The Series and CRMC each agrees to indemnify and hold the Company harmless against any and all losses, claims, damages, liabilities or litigation (including legal and other expenses) to which the Company may be subject under any statute, at common law or otherwise, insofar as such losses, claims, damages, liabilities or expenses (or actions in respect thereof) or settlements arising as a result of the Series', or CRMC's: (a) making untrue statements of material facts or omitting material facts in the Series' registration statement, prospectuses or statements of additional information, semi-annual and annual reports to shareholders, and sales literature; (b) making untrue statements of material facts that the Company includes in its materials, provided the Company relies on information supplied by the Series; (c) unlawful conduct, bad faith, willful malfeasance, or gross negligence by the Series with respect to the sale of the Contracts or Fund shares or the operation of the Series or a Fund; (d) failure of the Series to comply with any Fund's investment objectives, policies and restrictions; and (e) breaching this Agreement or a representation or warranty, including, but not limited to, the representations, warranties and covenants in Paragraph 13.

17.

The Company shall be responsible for assuring that the Account calculates pass-through voting privileges of Contract owners in a manner consistent with the method of calculating pass-through voting privileges set forth in the then current prospectus or private placement memorandum for the Contract.

Dataset extract =
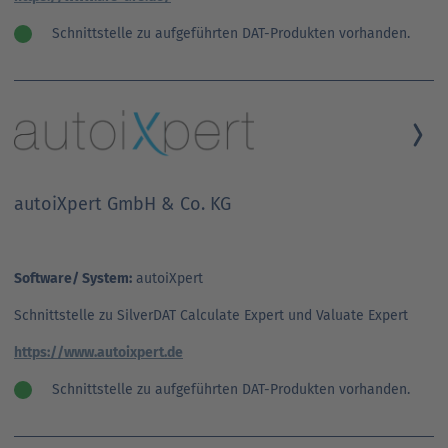
Schnittstelle zu aufgeführten DAT-Produkten vorhanden.
autoiXpert GmbH & Co. KG
Software/ System:
autoiXpert
Schnittstelle zu SilverDAT Calculate Expert und Valuate Expert
https://www.autoixpert.de
Schnittstelle zu aufgeführten DAT-Produkten vorhanden.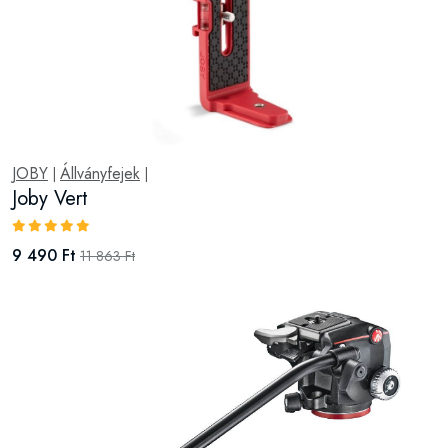
JOBY
Állványfejek
|
|
Joby Vert
9 490 Ft
11 863 Ft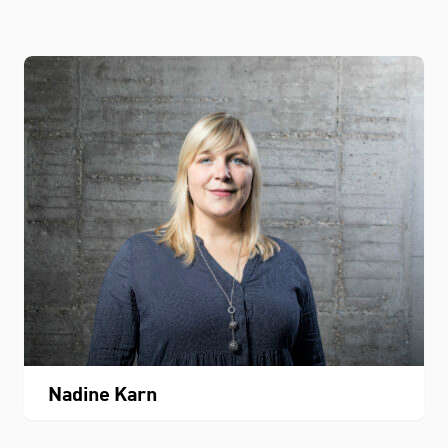
Nadine Karn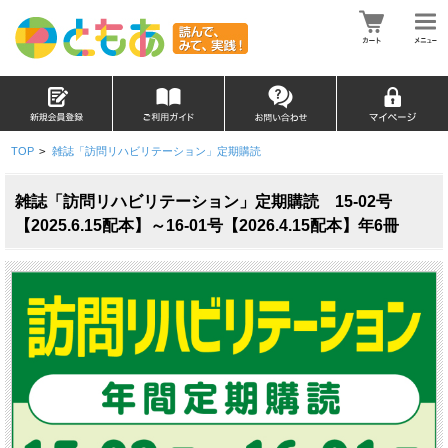
TOP
>
雑誌「訪問リハビリテーション」定期購読
雑誌「訪問リハビリテーション」定期購読 15-02号
【2025.6.15配本】～16-01号【2026.4.15配本】年6冊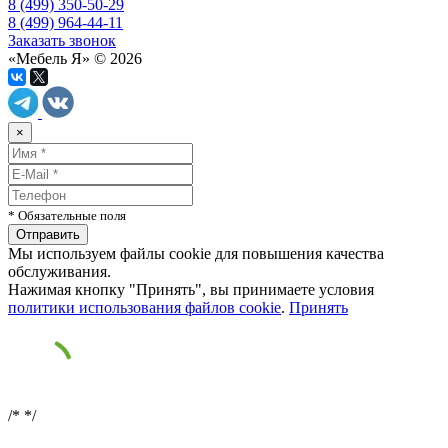
8 (499) 350-50-29
8 (499) 964-44-11
Заказать звонок
«Мебель Я» © 2026
×
* Обязательные поля
Мы используем файлы cookie для повышения качества
обслуживания.
Нажимая кнопку "Принять", вы принимаете условия
политики использования файлов cookie
.
Принять
/*
*/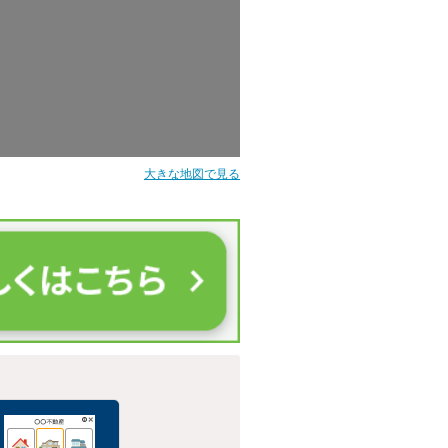
大きな地図で見る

Job A = In the agreement excerpt, which two parties agree to indemnify the Company and hold it harmless?
Job B = Pick up the agreement excerpt right after its final sentence and keep writing it.

Task answer A = The Series and CRMC.

Task answer B =
18.

The parties understand that there is no intention to create a joint venture in the subject matter of this Agreement. Accordingly, the right to terminate this Agreement and to engage in any activity not inconsistent with this Agreement is absolute. This Agreement will terminate:

 

(a)

by mutual agreement at any time;

 

(b)

any party at any time upon six months' written notice to the other parties;

 

(c)

at the option of the Company or the Series upon ten calendar days' prior written notice to the other party if a final non-appealable administrative or judicial decision is entered against the other party which has a material impact on the













6

 

   

Contracts;

 

(d)

at the option of the Company, upon ten calendar days' prior written notice, if shares of the Series are not reasonably available;

 

(e)

at the option of the Company, immediately upon written notice, if the Series or CRMC fails to meet the requirements for either diversification under Section 817 or RIC status under the Code, or if the Board of the Series terminates the 12b-1 plan;

 

(f)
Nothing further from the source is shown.